Don't Worry, Be Happy
|Don’t Worry, Be Happy|
| Cruising a remote island chain in the Bahamas can entail a little angst, but it’s lots of fun.
By Capt. Bill Pike — July 2001
I'm a worrywart. Plop me down in the midst of Heaven itself, with annuity checks rolling in from Earth, my wife waiting on me hand and foot, and a big fat trawler fueled up and ready to go down at the Celestial Boat Works, and I'd still worry about stuff. Like, for example, whether St. Pete had made a mistake letting the trawler and me past the Pearly Gates in the first place. And when was the Ol' Boy going to discover the glitch? And are there any good boats in Hell? Or just PWCs?
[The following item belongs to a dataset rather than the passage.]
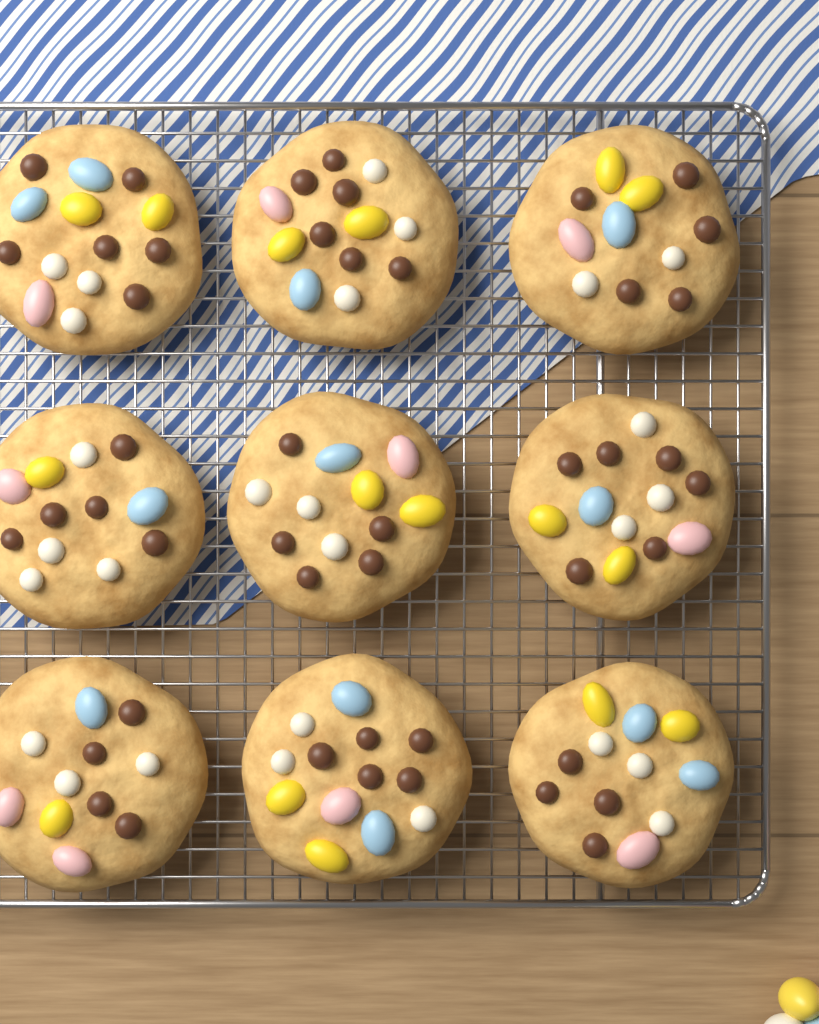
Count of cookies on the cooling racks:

In case you don't quite get the picture, consider the following scenario. You're moseying around the Miami International Boat Show, languidly inhaling the scent of fresh fiberglass, when out of the blue, a boatbuilding guy you know hits you with a mindboggling offer: How about taking his latest cruising yacht to the Bahamas for a couple of weeks? Just drop her off in Nassau when you're through.
Sound like a groovy, carefree deal? For most folks, yeah. But immediately after Nordhavn's Jeff Merrill dropped it on me last February, the neurosis kicked in. It started with a spasm of anxiety that ever so subtly dampened the excitement I felt at agreeing to take a brand-new Nordhavn 35 Coastal Pilot on a 10-day excursion to paradise. Then the worry machine cranked up big-time.
The boat was hardly the problem. From what I saw of Nordy at the show, she was a veritable semidisplacement jewel, overbuilt, savvily engineered, and comfortably fitted out for two people--three in a pinch. With her single 420-hp Yanmar throttled back to 8 knots, Merrill predicted a range of 1,200 miles. Her anchor-handling gear and ground tackle looked substantial. Her bronze propeller, Merrill assured me, was protected from shoals by a "grounding shoe." The electronics package at the helm blew the stuff I used to work with on tugs and ships out of the water. To top it off, there was a genuine crow's nest, affixed to a stout, well-stayed mast. The perfect place for sighting Bahamas shallows.